Yo había logrado separar a Albertina de sus cómplices —las muchachas en flor— y exorcizar mis alucinaciones; sí podía hacerle olvidar a las personas, abreviar sus amistades, pero su inclinación al placer era crónica y acaso solo esperaba una oportunidad para ejercerse.
Albertina era de esas mujeres que no saben explicar lo que sienten —dice usted Por eso todo en ella son sospechas, suposiciones, especulaciones de infidelidad que producen los celos por la parte que no termina de tener o desconoce de la mujer que ama. Pues para Marcel solo se ama mientras no se tiene completamente el objeto amado o el conocimiento total del mismo en todos los tiempos. La posesión de lo que se ama es superior al amor.
Más sufrimiento le provocaba su impotencia en la satisfacción de sus deseos en el caso de que definitivamente gustara de las mujeres:
Mi rival era distinto, sus armas eran diferentes; yo no podía luchar en el mismo terreno, no podía conceder a Albertina los mismos placeres, ni incluso concebirlos idénticamente.
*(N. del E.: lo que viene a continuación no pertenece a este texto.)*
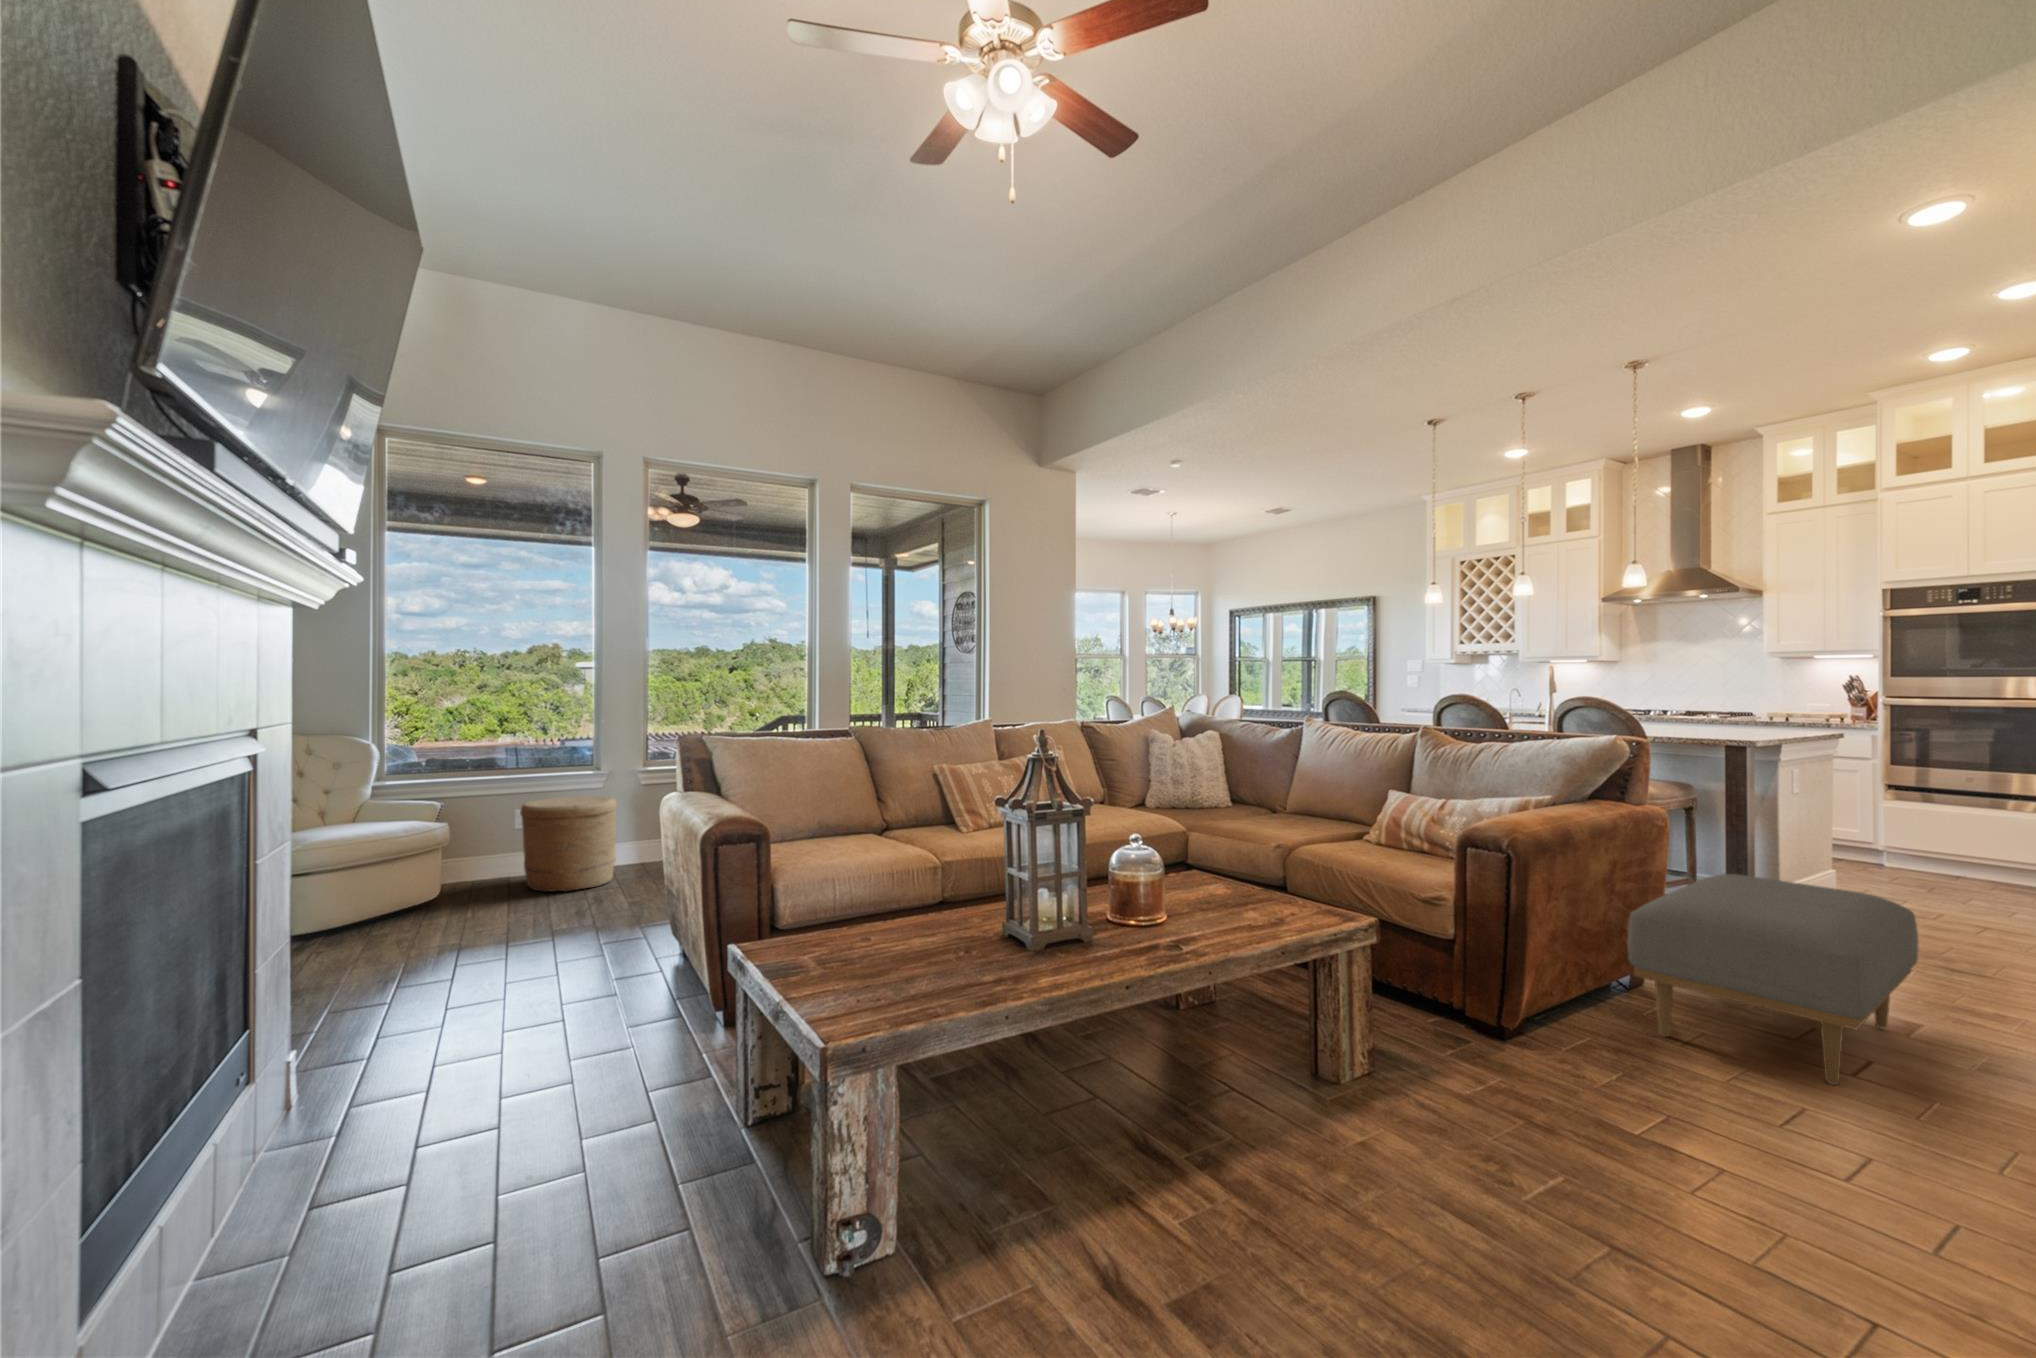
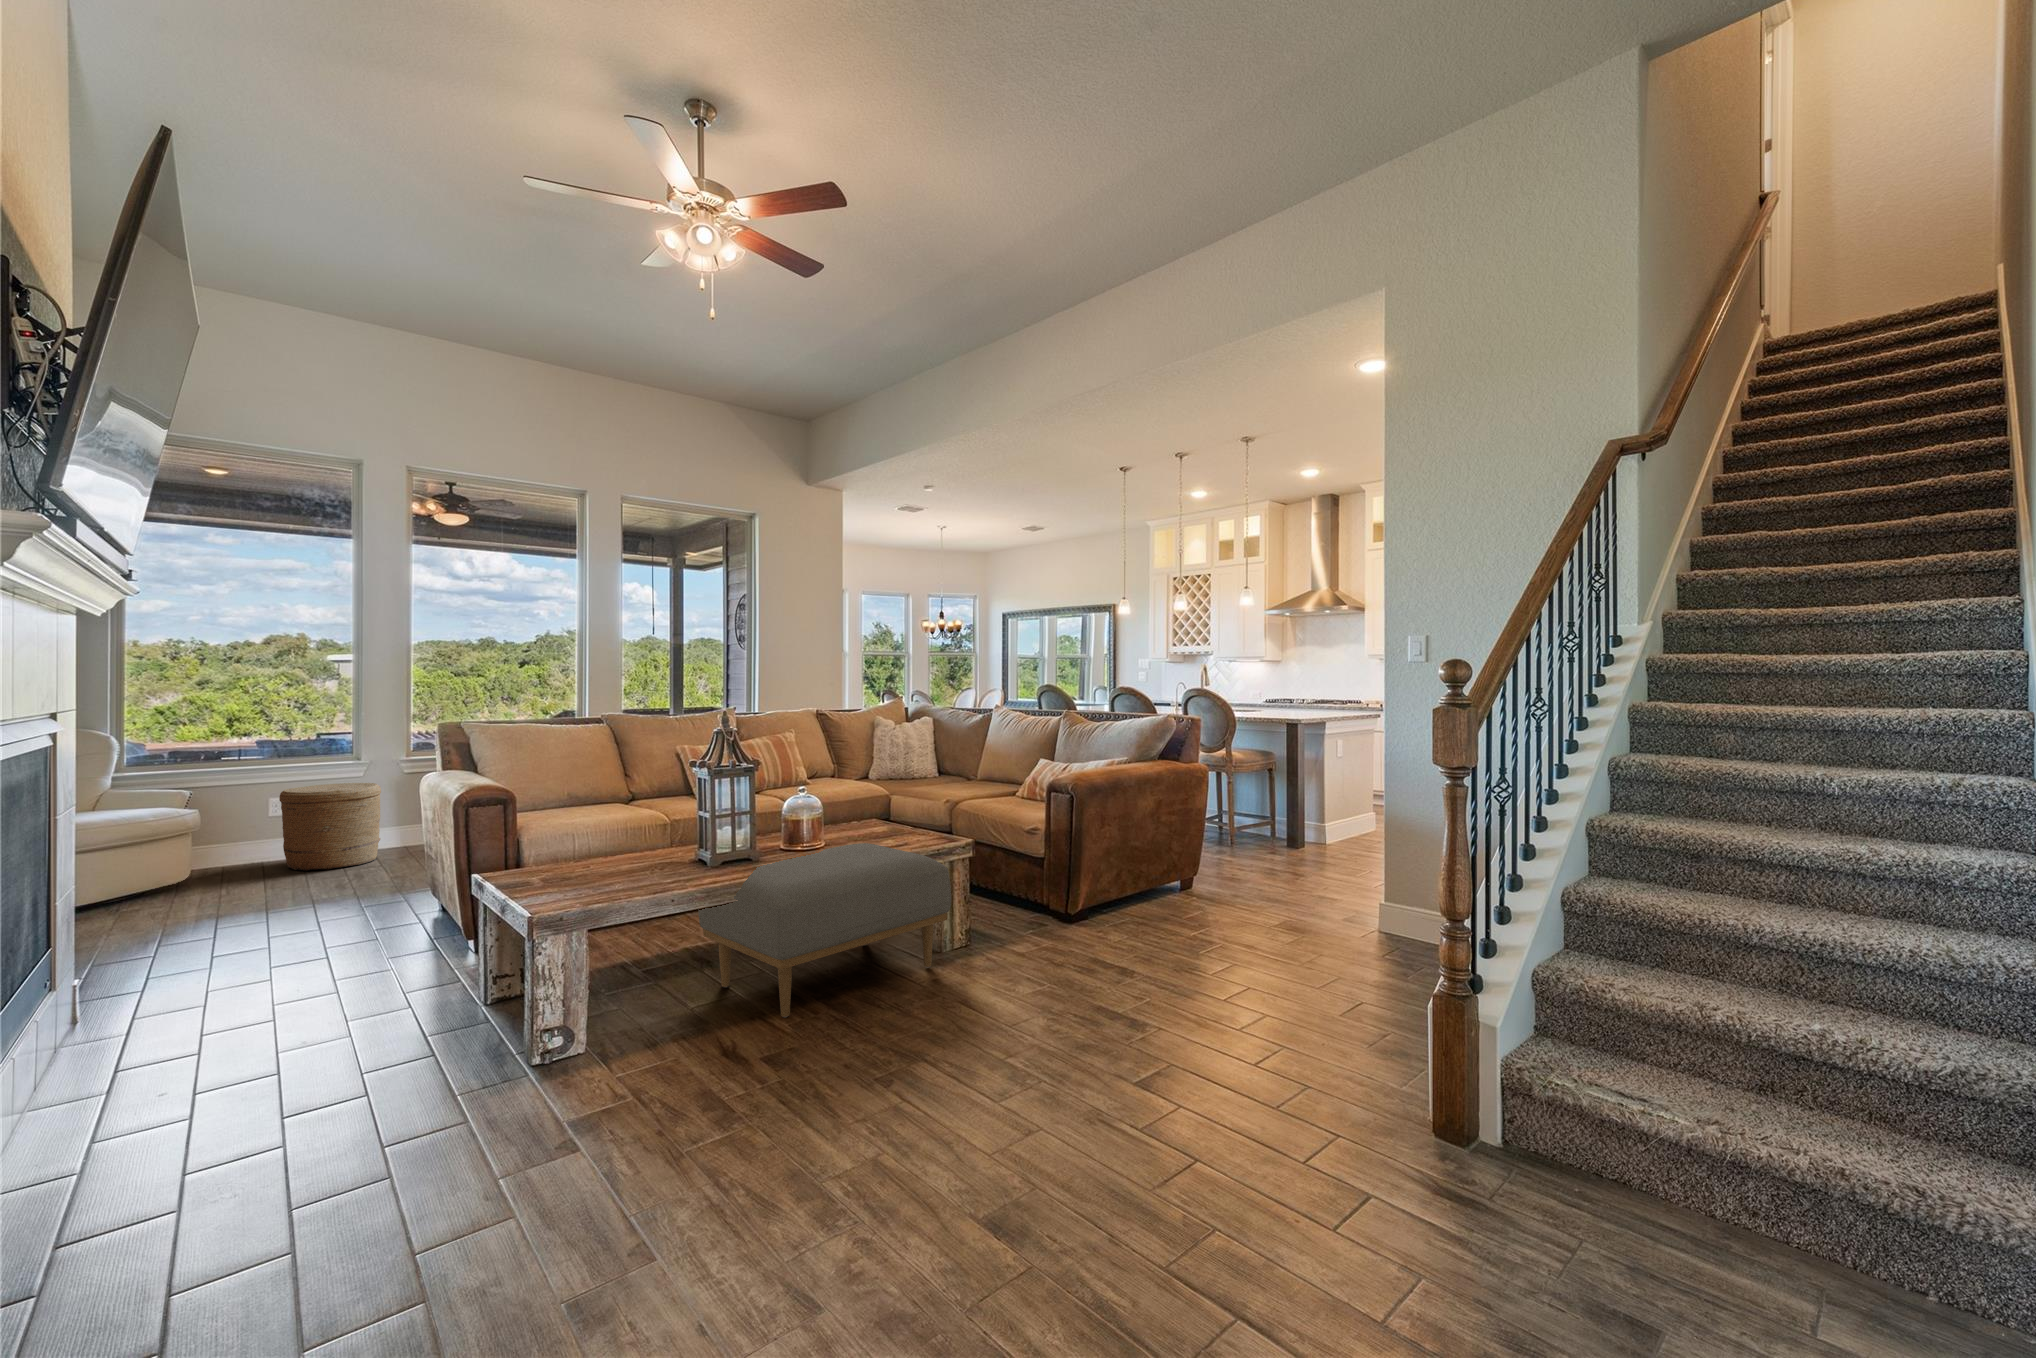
ottoman: present [1628,874,1918,1085] -> present [699,843,951,1017]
Según algunos investigadores, André Gide lo ha tratado de hipócrita por haber imputado todos los aspectos negativos a la homosexualidad masculina, mientras reserva los aspectos románticos para las jóvenes muchachas en flor. Por su lado, Colette contrariamente lo ha acusado de que la serie Sodoma le corresponde a la de Gomorra por su falta de verosimilitud, al haber fabricado una representación de lesbianismo como una versión de homosexualidad masculina.
Realmente, desde mi perspectiva de simple lector las cosas no son tan complicadas como parecen querer hacerlo ver escritores, críticos y expertos en identidad de género. Siento que el autor pone en práctica en dos de los pasajes más expresivos —del largo recorrido de En busca del tiempo perdido— de homoerotismo masculino y femenino, un ejemplo usado para marcar diferencia entre la pornografía y el erotismo, sin que ninguna de las dos escenas, en este caso, pueda calificarse de pornográfica, mas sí de erótica.
La primera experiencia —la pornográfica— permite que Marcel entre al cuarto en calidad de fotógrafo, en términos imaginarios, para ver consumar la escena entre el barón de Charlus y Jupien. En el caso de la escena de la hija de Vinteuil y su amiga —esta sería la erótica— se queda afuera y debe conformarse con algunas tomas insinuantes antes de que cierren la puerta y la ventana que dan al exterior.
Sin duda que las escenas a las que da lugar toda la celopatía de Marcel por Albertina no solo son más románticas, más sugestivas y más delicadas; siempre son alusivas y eso las hace más excitantes, pero la razón fundamental es que Marcel siente que el homoerotismo femenino encarna la ternura, gran maestra del arte.
Ya ha expresado desde temprano que el sexo entre las parejas heterosexuales es cruel y pleno de violencia y el homoerotismo masculino, aun descrito con mucha belleza y elegancia, se percibe grotesco, mucho más fiero que el sexo entre una pareja de heterosexuales.
Siento que el amor por la belleza femenina en toda su integridad y la tierna pasión entre mujeres hacen del homoerotismo femenino la práctica sexual más estética para usted, y sugiere, como lo señala al colocar nombres de hombres a sus grandes amores, Carlota y Francisca, en Jean Santeuil, y Gilberta y Albertina, en En busca del tiempo perdido, que lo único que desea la belleza y la ternura de mujer de un hombre, es en estricto sensu, su nombre, que en él se exhibe y en ella se oculta.
En honor y a recelo de Marcel, Baudelaire cantaría:
Porque Lesbos, entre todos, me eligió en la tierra
Para cantar el secreto de sus vírgenes en flor
Y fui admitido, desde niño, en su negro misterio.